Texto da página ->
>>

Era no artigo principal, que Haruko Obokata foi insistindo em manter publicado, que ela e mais sete cientistas (dois norte-americanos e os restantes japoneses) descreviam o novo método que permitia criar células estaminais muito parecidas com as células estaminais embrionárias. Designaram-nas por “células STAP”, a sigla em inglês de “aquisição de pluripotência desencadeada por um estímulo”.

As células estaminais dos embriões têm a capacidade de dar origem a todos os tipos de células do corpo, diferenciadas e especializadas em cada tecido e órgão. Os cientistas têm procurado criar estas células à medida exacta de cada doente, para que possam ser utilizadas em medicina regenerativa. Uma forma de as obterem é criando embriões que são clones de uma pessoa, aos quais são retiradas depois as células estaminais — mas esta investigação, pela destruição que implica dos embriões clonados, põe problemas éticos. Outra forma de obter células estaminais parecidas com as dos embriões é manipulando genes, para reprogramar células especializadas até a um passado celular, o que é bastante complexo.

O novo método explicado nos artigos da Nature, de que Haruko Obokata é a autora principal, evitaria tudo isso, porque utilizava células diferenciadas (de ratinho, no caso das experiências) e era muito simples. Bastaria mergulhar as células do sangue dos ratinhos numa solução ligeiramente ácida (o estímulo) durante cerca de meia hora, para que elas regressassem a um passado celular.

O escrutínio público destes resultados manifestou-se logo numa série de dúvidas mal foram publicados, na edição em papel da Nature de 30 de Janeiro, com acusações de manipulação de imagens e plágio. E em Abril, um comité criado pelo RIKEN para investigar as acusações de fraude concluiu ter havido má conduta científica da parte de Haruko Obokata, ao ter misturado imagens de experiências diferentes e usado dados de trabalhos anteriores no artigo principal na Nature e pedia que ele fosse retirado de publicação.

Rejeitando estas conclusões, Haruko Obokata justificou as falhas com a sua inexperiência, pediu desculpas públicas e solicitou ao comité que voltasse a apreciar o caso. No início de Maio, o comité manteve as conclusões de má conduta científica e pediu-lhe então que retirasse de publicação os dois artigos. No fim de Maio, ela acedeu apenas a parte do pedido, concordando em retirar o artigo secundário, mas manteve-se irredutível em relação ao trabalho principal.

<<

Conjunto de registos ->
>>

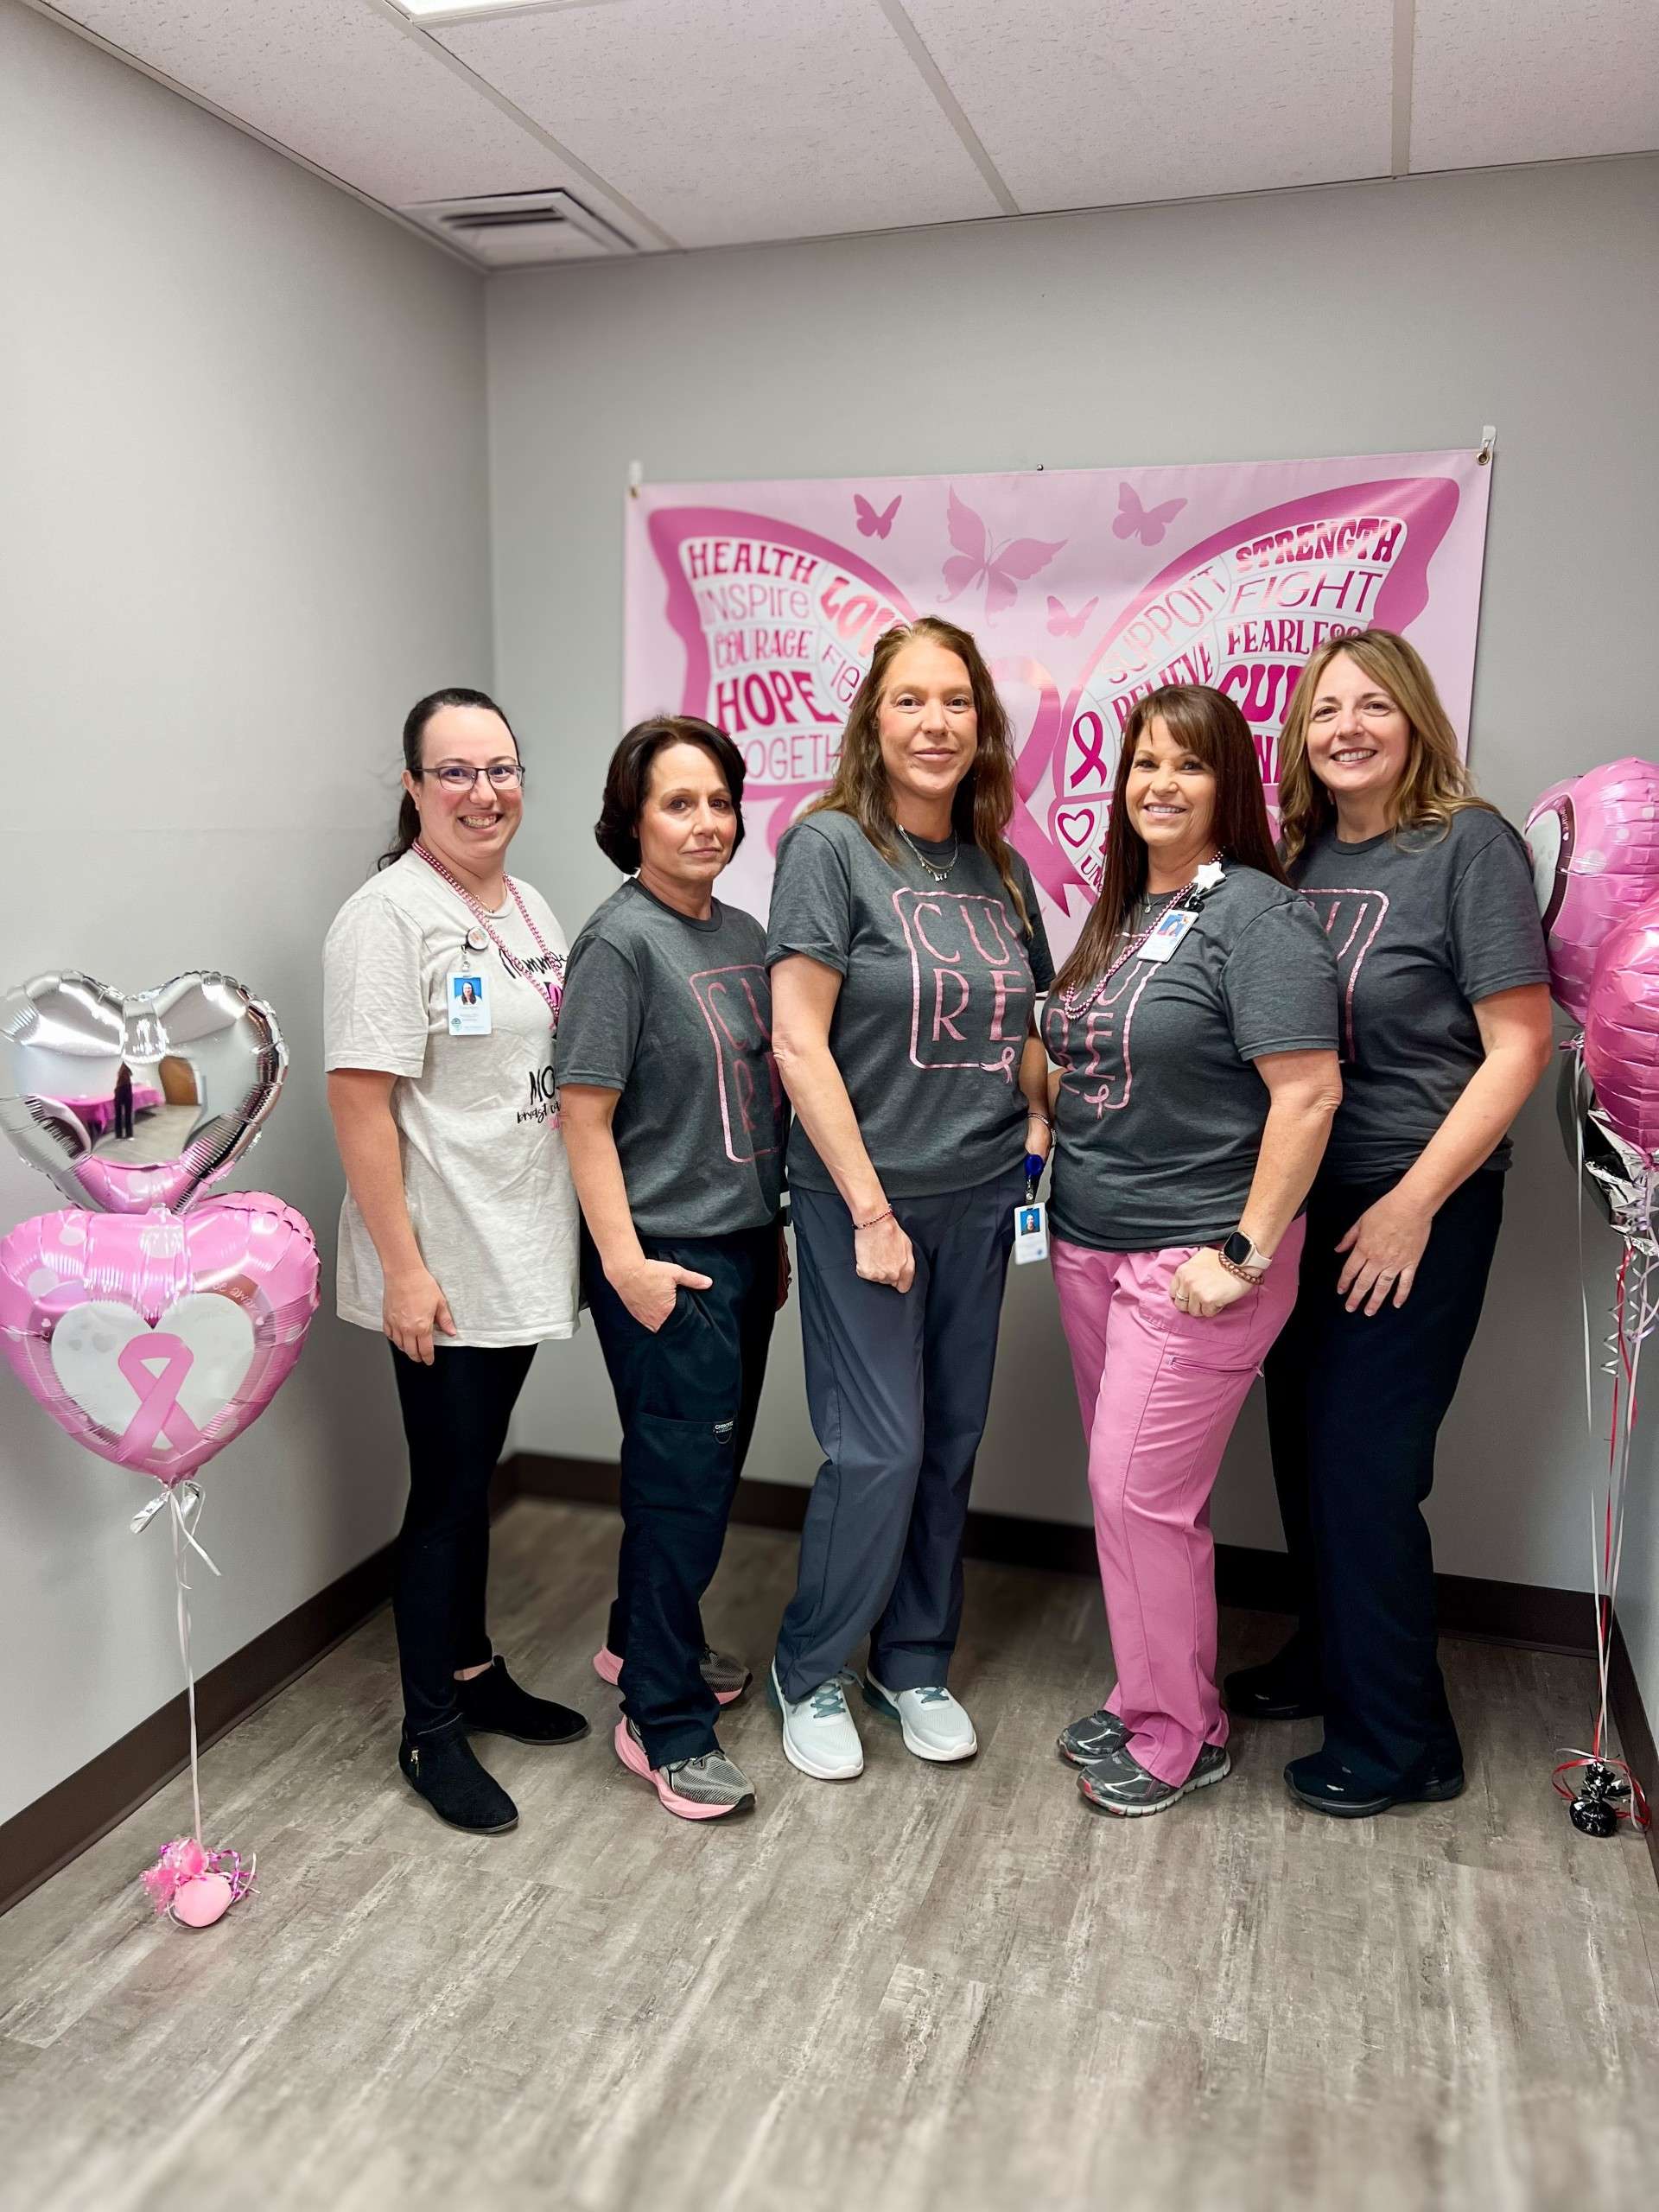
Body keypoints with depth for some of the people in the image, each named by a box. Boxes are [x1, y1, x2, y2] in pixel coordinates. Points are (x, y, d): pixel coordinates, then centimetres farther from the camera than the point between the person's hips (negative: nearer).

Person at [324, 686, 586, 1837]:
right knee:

<<
>>

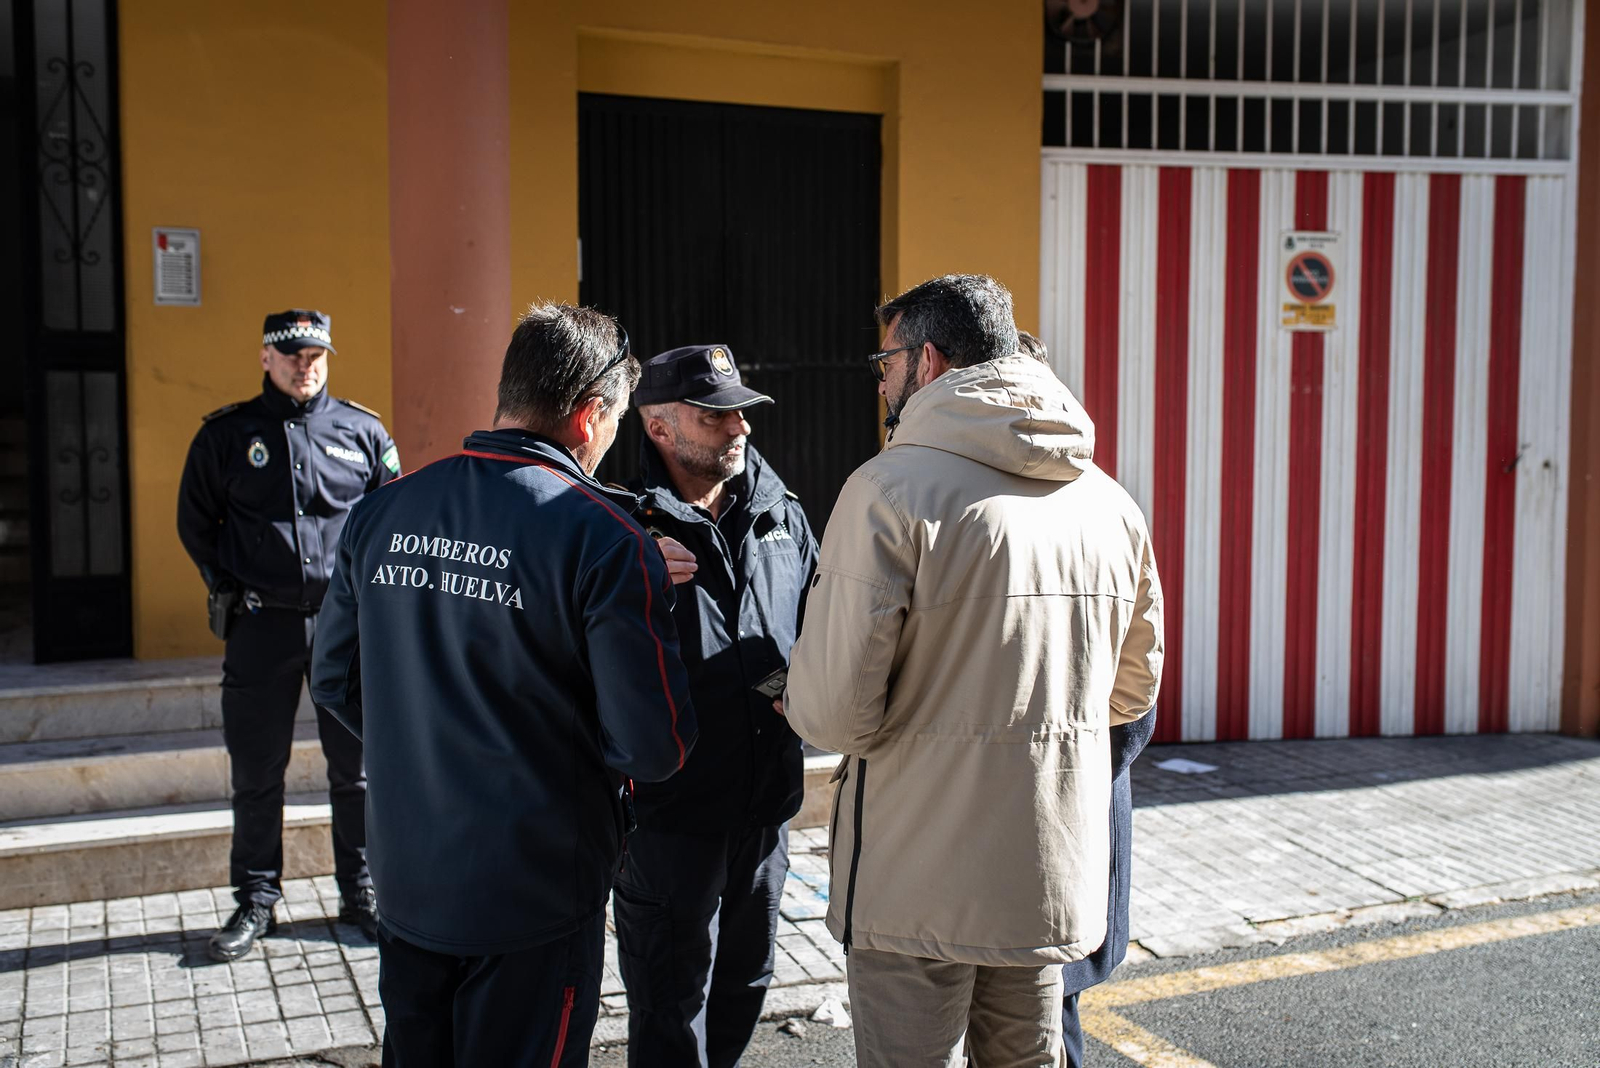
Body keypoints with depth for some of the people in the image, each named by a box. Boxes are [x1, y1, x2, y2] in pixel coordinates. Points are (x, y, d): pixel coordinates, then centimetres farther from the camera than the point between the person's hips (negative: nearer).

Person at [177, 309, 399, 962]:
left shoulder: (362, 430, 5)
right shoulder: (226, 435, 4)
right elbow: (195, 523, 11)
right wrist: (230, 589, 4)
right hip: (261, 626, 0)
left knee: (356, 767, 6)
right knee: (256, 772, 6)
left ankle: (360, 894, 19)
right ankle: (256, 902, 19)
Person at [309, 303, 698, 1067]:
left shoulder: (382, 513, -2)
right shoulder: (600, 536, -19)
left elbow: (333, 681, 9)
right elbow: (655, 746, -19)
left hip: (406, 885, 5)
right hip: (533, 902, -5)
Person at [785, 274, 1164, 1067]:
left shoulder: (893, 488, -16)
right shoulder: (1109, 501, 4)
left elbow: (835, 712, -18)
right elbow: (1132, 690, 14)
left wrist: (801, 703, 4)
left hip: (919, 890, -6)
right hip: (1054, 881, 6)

<<

A sua tarefa -> Prossiga o texto sobre as células STAP a partir da última frase apresentada.

Resposta esperada ->
Nessa altura ainda era apoiada pelo último autor (o que supervisiona o trabalho) do artigo principal, Charles Vacanti, especialista em engenharia de tecidos do Brigham and Women’s Hospital, de Boston, nos EUA. Este investigador norte-americano, que também é um dos autores do artigo secundário, continuava a defender os resultados. Ao contrário de outros dos autores do artigo secundário, como Teruhiko Wakayama, da Universidade de Yamanashi, a quem cabia como seu último autor a supervisão, que se demarcaram publicamente.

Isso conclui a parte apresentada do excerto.